Category Archives: Bridges

A structure carrying a road, path, railway, etc., across a stream, river, ravine, road, railway, etc

Problems with the approaches to the Whyke roundabout A27 Pedestrian and Cycle Bridge

Alan Carn, Co-Chair Whyke Residents Association explains

At last we have the prospect of a safe crossing of the A27 at the Whyke roundabout.

The new bridge is in place and the approach steps and ramps appear to be in an advanced state of preparation. Highways have done what they were tasked to do, and the design (in my opinion as a long time teacher of Design) is quite pleasing and elegant.

The A27 problem has been solved, but unfortunately not the attendant problems of the B2145 (Whyke Road and Hunston Road).

Approaching the new bridge from Whyke Road, a pavement takes the pedestrian towards the A27 on the west side, but stops some 50 yards from the roundabout. Here it is necessary to cross Whyke Road in order to continue on the pavement which connects to the roundabout on the east side. At the roundabout it is necessary to cross to the west side again to access the new bridge. Drivers leaving the A27 and heading into town often seem not to appreciate that they are entering a 30 mph zone, and often exceed the limit, at just the points where pedestrians would be obliged to cross.

The Council are looking into the problem, but is seems unlikely that a solution will be in place when the new bridge is scheduled to open, or for some time after.

A similar problem exists on the Hunston Road side. The pavement on the West side connects directly to the bridge, but runs out a short distance from the roundabout.

To continue south, it is necessary to cross the road in order to pick up the pavement to Chichester Lakes, but at the entry point to the lakes, the pavement ends, and further progress towards Hunston is at the mercy of the traffic.

Crossing the Hunston Road at any point near to the roundabout is hazardous as the sight lines are restricted and the speed limit is an astonishing 50 mph!

There are other safe ways of accessing the bridge from the town side, but these are circuitous and not obvious. Similarly, there is a footpath to Hunston which crosses the fields behind the old Carmelite Convent and emerges by Canal Corner. Again not particularly obvious and no help to people wishing to visit the lakes or walk or cycle to The Mundhams.

Received 23 Jan 2017

Via Ravenna Underpass Mural Restoration

Via Ravenna mural, North side with Chichester Cathedral Via Ravenna mural North side with the Festival Theatre

Older city residents still remember the days when cows used to graze right up to the city walls.

All that changed, however, nearly 30 years ago in the 1980s when someone followed the “wisdom” of the time and ran a road through Westgate Fields.

The road, in its turn, required an underpass in order to keep the pedestrian link which connects, notably, Chichester College and the railway station and sees hundreds of students each day, not to mention all those Waitrose shoppers too.

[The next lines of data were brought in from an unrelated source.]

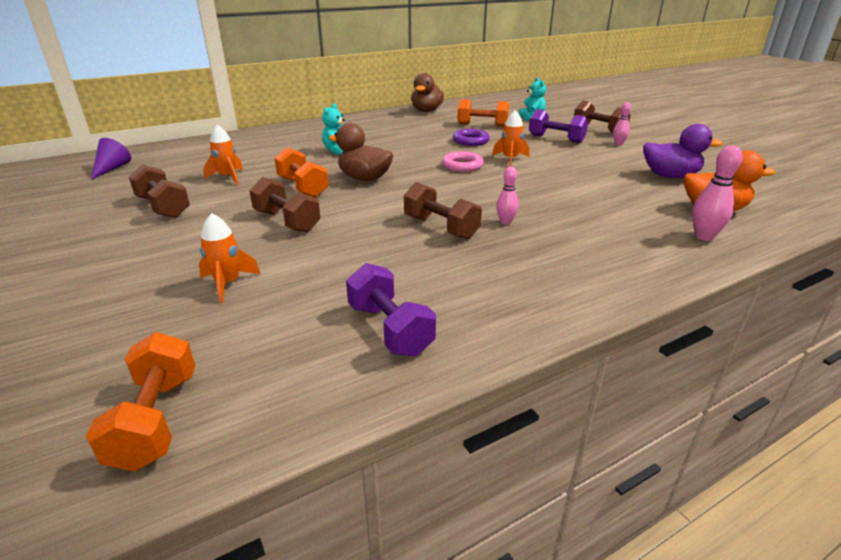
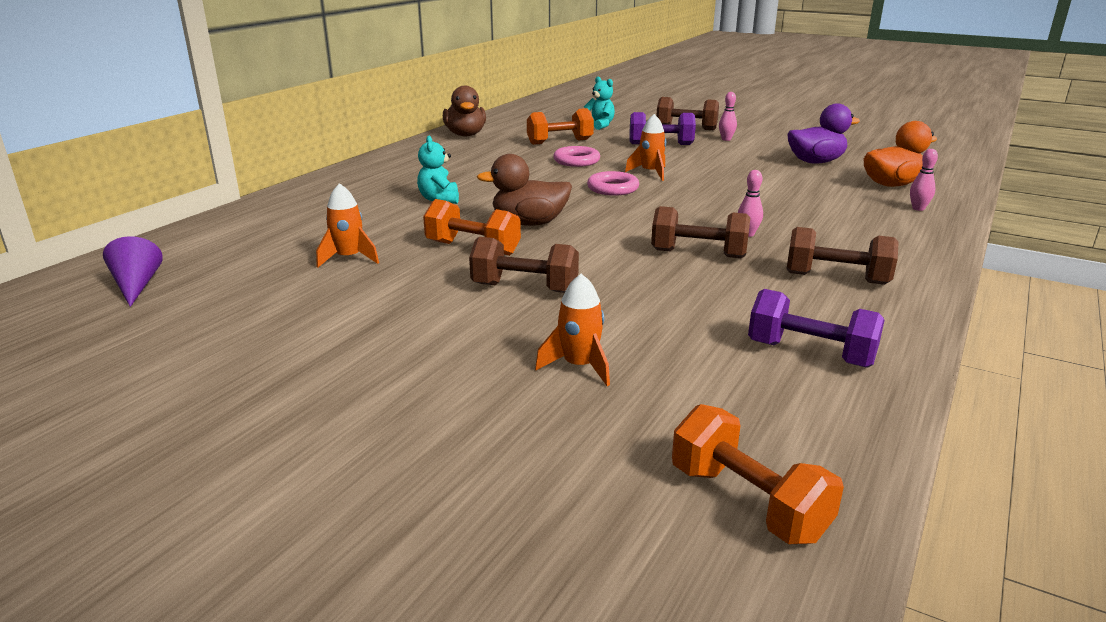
camera: 30 degrees left, 5 degrees down
brown dumbbell [129,164,190,218] -> brown dumbbell moved to [787,227,899,285]
purple ring [453,129,490,146] -> pink ring [553,146,600,167]
pink bowling pin [692,145,743,241] -> pink bowling pin [910,149,938,211], size x0.65

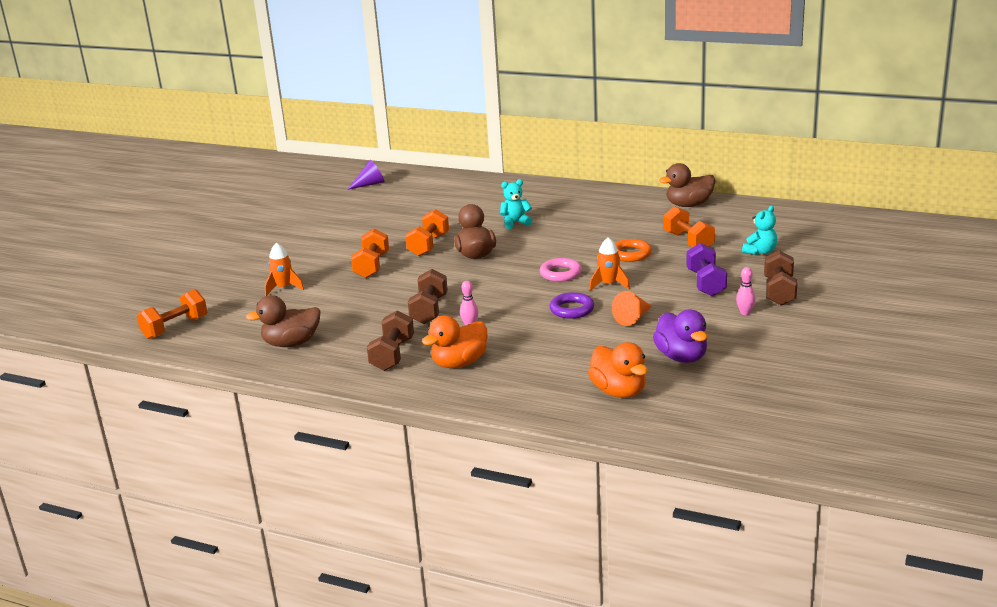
camera: 85 degrees right, 0 degrees up
orange rocket [316,183,379,268] -> none
brown dumbbell [469,237,579,293] -> orange dumbbell [351,228,389,278]
pink ring [553,146,600,167] -> orange ring [615,239,652,262]
purple dumbbell [748,289,885,368] -> brown duck [246,295,321,347]
pink bowling pin [910,149,938,211] -> none
none -> orange duck [422,315,487,368]
none -> purple ring [549,292,594,319]
none -> orange cone [612,291,652,326]

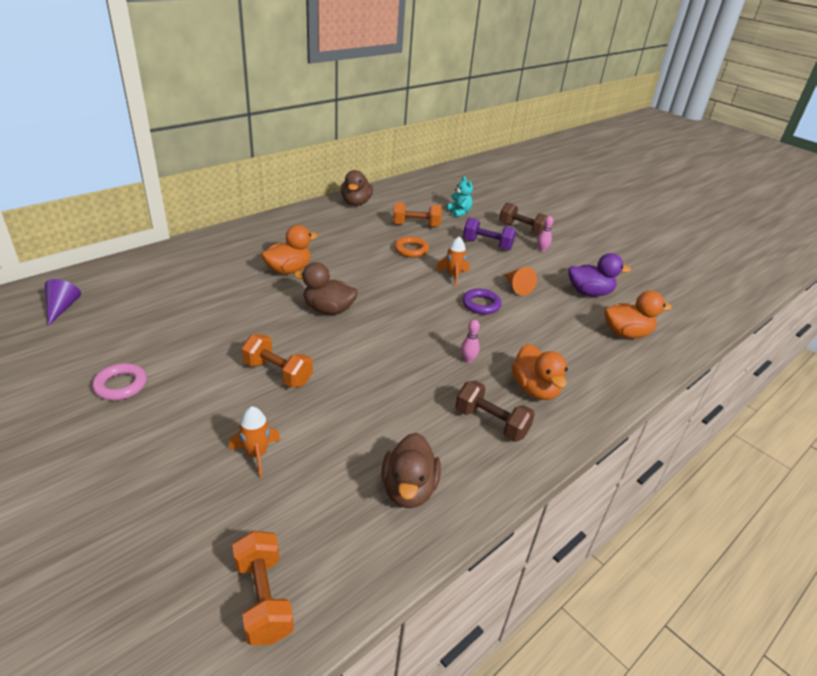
camera: 70 degrees left, 10 degrees up
orange dumbbell [405,209,449,256] -> none
brown dumbbell [408,269,448,324] -> none
turquoise teddy bear [500,179,533,229] -> orange duck [261,225,318,274]
pink ring [540,258,582,282] -> pink ring moved to [92,363,147,400]

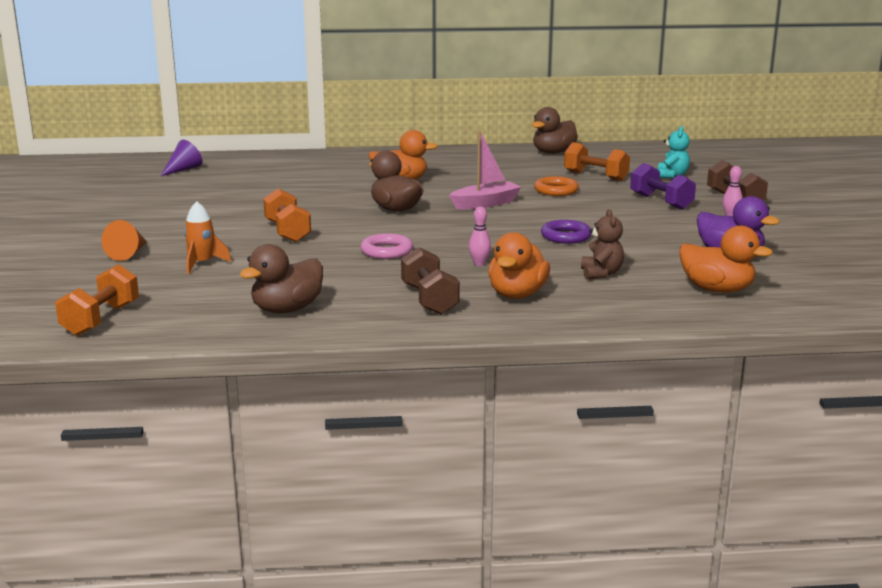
camera: 40 degrees right, 15 degrees down
pink ring [92,363,147,400] -> pink ring moved to [361,234,413,259]
orange rocket [436,237,470,287] -> none
orange cone [504,267,537,296] -> orange cone moved to [101,220,147,261]
none -> pink boat [449,130,521,209]
none -> brown teddy bear [581,209,624,280]

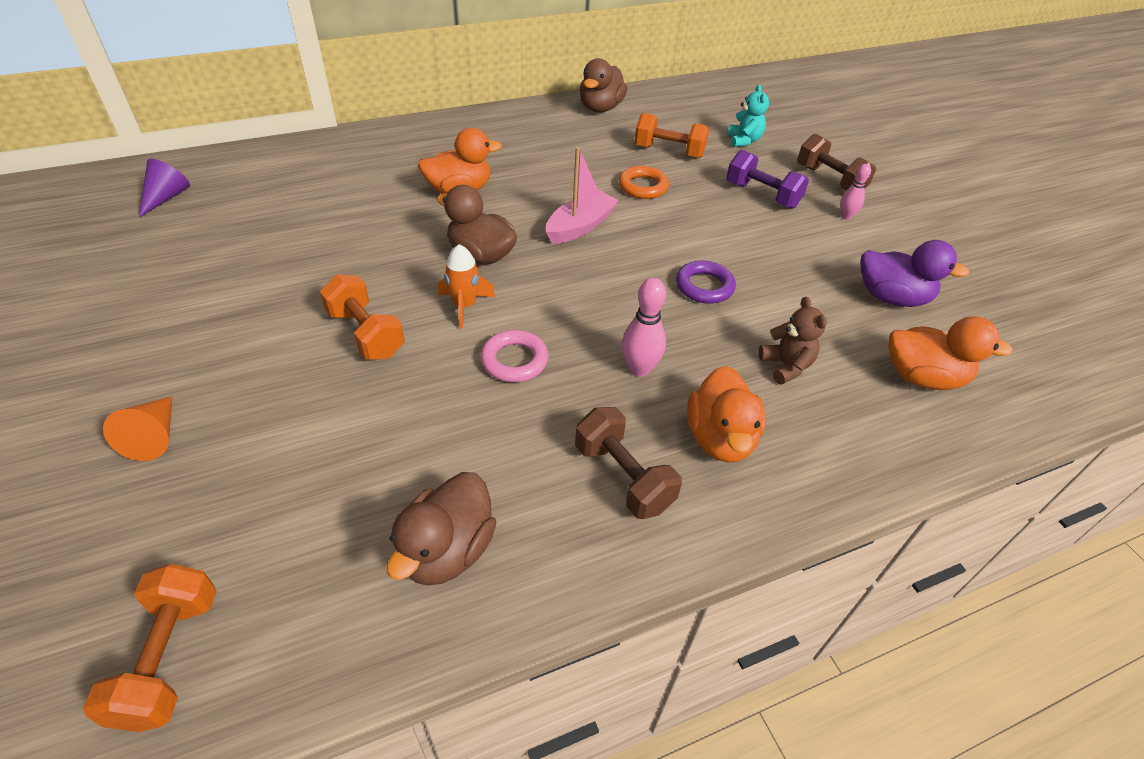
camera: 20 degrees left, 25 degrees up
orange rocket [184,202,231,274] -> orange rocket moved to [438,244,495,329]
pink bowling pin [469,207,491,266] -> pink bowling pin [622,278,666,377], size x1.53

And if an underpass is to be attractive, it needs to be more than a concrete tunnel. So a competition was launched to design a set of murals. This was rather fittingly won by a Chichester College student, Victor Hang, whose vision was completed in early 1987.

Nearly thirty years on, the underpass was very much showing its age. So in 2012 we started working to get the pass spruced up again, hopefully in time to form part of the Society’s own 40th anniversary celebrations in 2013.

Via Ravenna mural South side with marine views

The first essential was to commission a survey, and the Society was fortunate to obtain the services of Katey Corder, a conservator of international standing specialising in murals and walls paintings. Her report informed the Society’s bid to West Sussex County Council for a grant to fund the works. The County accepted our proposals and awarded the grant. We then appointed Mark Lewis and his team at Art and Soul Traders whose colourful murals are illustrated here.

As it turned out, the project overshot our target by a year, but painting work did finish in mid July 2014, and on 30 July 2014 we had a small gathering to celebrate the completion of the work. We were particularly pleased to be joined by Clare Smith and Debbie Burford, landscape architects who had been very active in helping progress the original project all those years ago.